In 2003 President Bush was pushing for a war with Iraq. Like many others I saw no reason a war was needed - until the president revealed internal intelligence confirmed Iraq was developing weapons of mass destruction that could be used either directly or indirectly, through terrorists, against the US and other western countries. Reluctantly, given this assurance, I felt there was no choice but to proceed. European countries disputed this, but what can you expect from places who could freely piggyback on US strength, and were clearly out to take what advantage they could get. “Let's see what they say when we show them the actual weapons”, I thought with pleasure. After US swept through Iraq, and after “mission accomplished”, there was nothing found that the government could even pretend to spin as a WMD program. Later news reports indicated the internal intelligence “proving” weapon development was known to be questionable, at best, at the time it was cited.

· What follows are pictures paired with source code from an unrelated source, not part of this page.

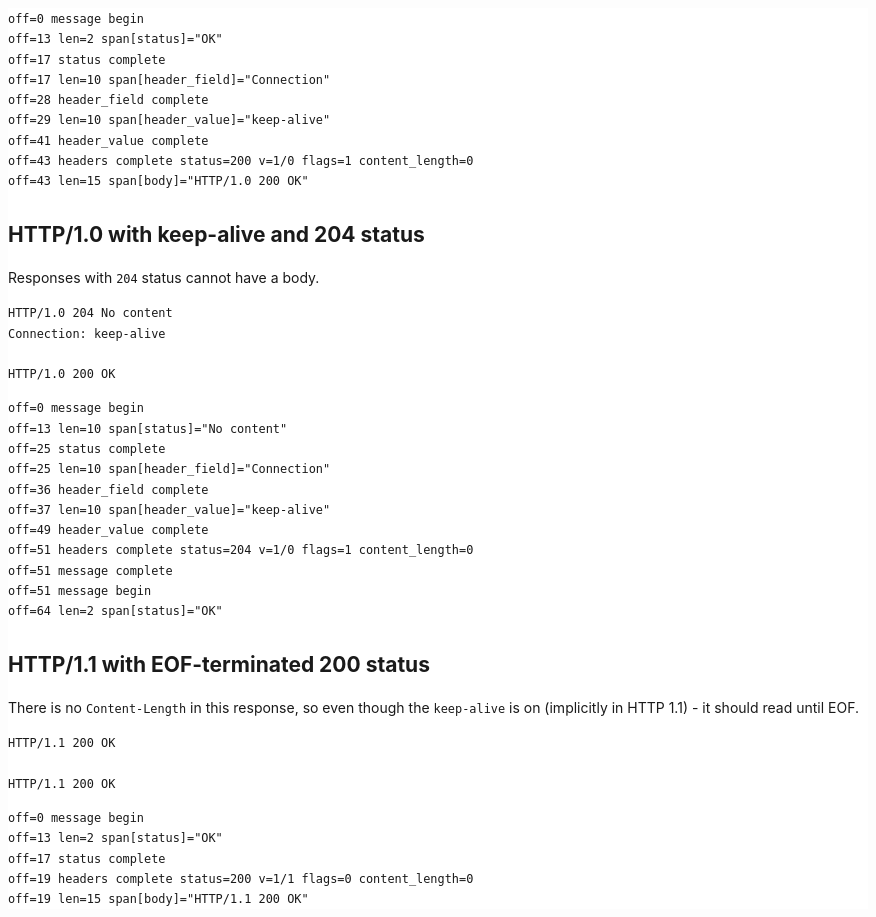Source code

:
 ```log
off=0 message begin
off=13 len=2 span[status]="OK"
off=17 status complete
off=17 len=10 span[header_field]="Connection"
off=28 header_field complete
off=29 len=10 span[header_value]="keep-alive"
off=41 header_value complete
off=43 headers complete status=200 v=1/0 flags=1 content_length=0
off=43 len=15 span[body]="HTTP/1.0 200 OK"
```

## HTTP/1.0 with keep-alive and 204 status

Responses with `204` status cannot have a body.


```http
HTTP/1.0 204 No content
Connection: keep-alive

HTTP/1.0 200 OK
```

```log
off=0 message begin
off=13 len=10 span[status]="No content"
off=25 status complete
off=25 len=10 span[header_field]="Connection"
off=36 header_field complete
off=37 len=10 span[header_value]="keep-alive"
off=49 header_value complete
off=51 headers complete status=204 v=1/0 flags=1 content_length=0
off=51 message complete
off=51 message begin
off=64 len=2 span[status]="OK"
```

## HTTP/1.1 with EOF-terminated 200 status

There is no `Content-Length` in this response, so even though the
`keep-alive` is on (implicitly in HTTP 1.1) - it should read until EOF.


```http
HTTP/1.1 200 OK

HTTP/1.1 200 OK
```

```log
off=0 message begin
off=13 len=2 span[status]="OK"
off=17 status complete
off=19 headers complete status=200 v=1/1 flags=0 content_length=0
off=19 len=15 span[body]="HTTP/1.1 200 OK"
```
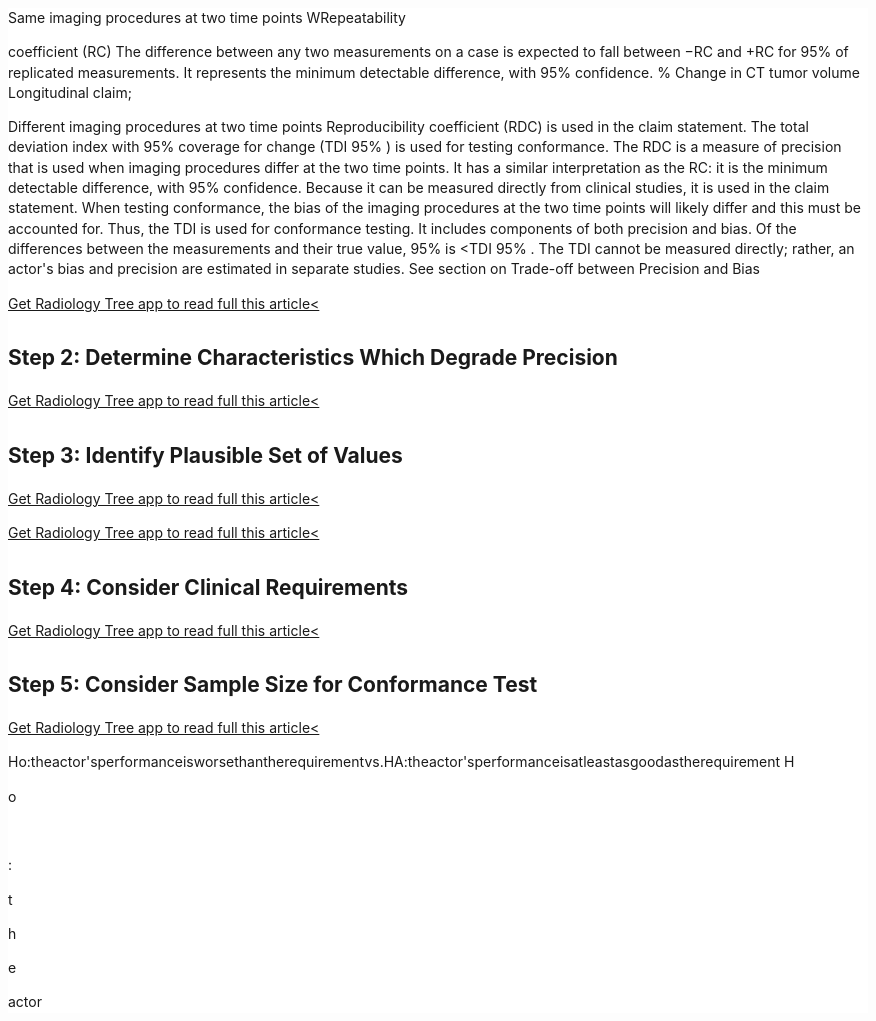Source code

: Same imaging procedures at two time points WRepeatability

coefficient (RC) The difference between any two measurements on a case is expected to fall between −RC and +RC for 95% of replicated measurements. It represents the minimum detectable difference, with 95% confidence. % Change in CT tumor volume Longitudinal claim;

Different imaging procedures at two time points Reproducibility coefficient (RDC) is used in the claim statement. The total deviation index with 95% coverage for change (TDI  95%  ) is used for testing conformance. The RDC is a measure of precision that is used when imaging procedures differ at the two time points. It has a similar interpretation as the RC: it is the minimum detectable difference, with 95% confidence. Because it can be measured directly from clinical studies, it is used in the claim statement. When testing conformance, the bias of the imaging procedures at the two time points will likely differ and this must be accounted for. Thus, the TDI is used for conformance testing. It includes components of both precision and bias. Of the differences between the measurements and their true value, 95% is <TDI  95%  . The TDI cannot be measured directly; rather, an actor's bias and precision are estimated in separate studies. See section on Trade-off between Precision and Bias

[Get Radiology Tree app to read full this article<](https://clinicalpub.com/app)

## Step 2: Determine Characteristics Which Degrade Precision

[Get Radiology Tree app to read full this article<](https://clinicalpub.com/app)

## Step 3: Identify Plausible Set of Values

[Get Radiology Tree app to read full this article<](https://clinicalpub.com/app)

[Get Radiology Tree app to read full this article<](https://clinicalpub.com/app)

## Step 4: Consider Clinical Requirements

[Get Radiology Tree app to read full this article<](https://clinicalpub.com/app)

## Step 5: Consider Sample Size for Conformance Test

[Get Radiology Tree app to read full this article<](https://clinicalpub.com/app)

Ho​:theactor'sperformanceisworsethantherequirementvs.HA​:theactor'sperformanceisatleastasgoodastherequirement
H

o

​

:

t

h

e

actor
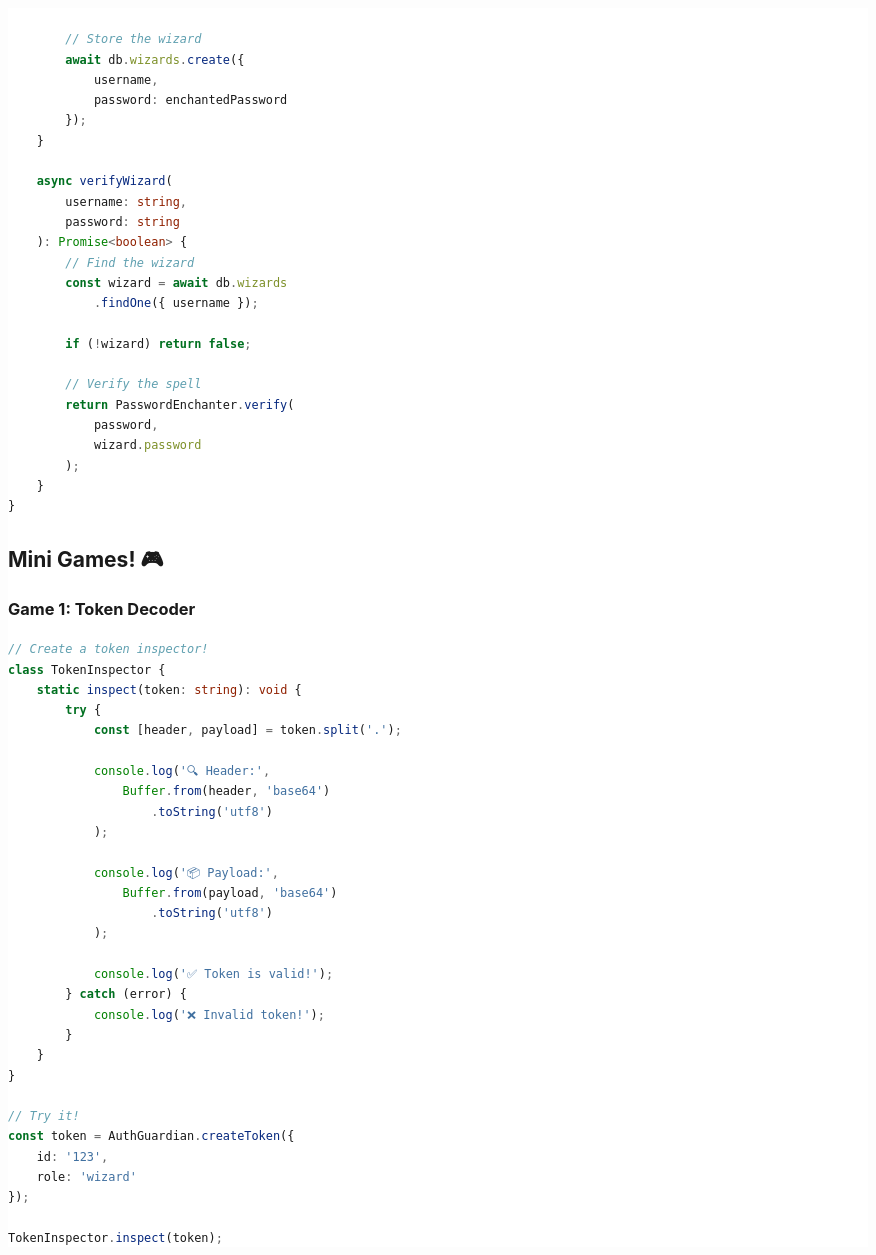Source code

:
 ```typescript
            
        // Store the wizard
        await db.wizards.create({
            username,
            password: enchantedPassword
        });
    }
    
    async verifyWizard(
        username: string,
        password: string
    ): Promise<boolean> {
        // Find the wizard
        const wizard = await db.wizards
            .findOne({ username });
            
        if (!wizard) return false;
        
        // Verify the spell
        return PasswordEnchanter.verify(
            password,
            wizard.password
        );
    }
}
```

## Mini Games! 🎮

### Game 1: Token Decoder
```typescript
// Create a token inspector!
class TokenInspector {
    static inspect(token: string): void {
        try {
            const [header, payload] = token.split('.');
            
            console.log('🔍 Header:', 
                Buffer.from(header, 'base64')
                    .toString('utf8')
            );
            
            console.log('📦 Payload:',
                Buffer.from(payload, 'base64')
                    .toString('utf8')
            );
            
            console.log('✅ Token is valid!');
        } catch (error) {
            console.log('❌ Invalid token!');
        }
    }
}

// Try it!
const token = AuthGuardian.createToken({
    id: '123',
    role: 'wizard'
});

TokenInspector.inspect(token);
```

It’s ironic that at the same time the US was criticizing China for lying about its coronavirus numbers its representatives were lying about the value of masks. People who loudly trumpet American values often seem to have little faith in them in practice. The whole mask debacle shows perhaps many Americans do need to be tricked into acting responsibly because they will not do so on their own. But even more depressing is seeing a race to the bottom between self centered, clueless American citizens and a politically-motivated and manipulative United States government.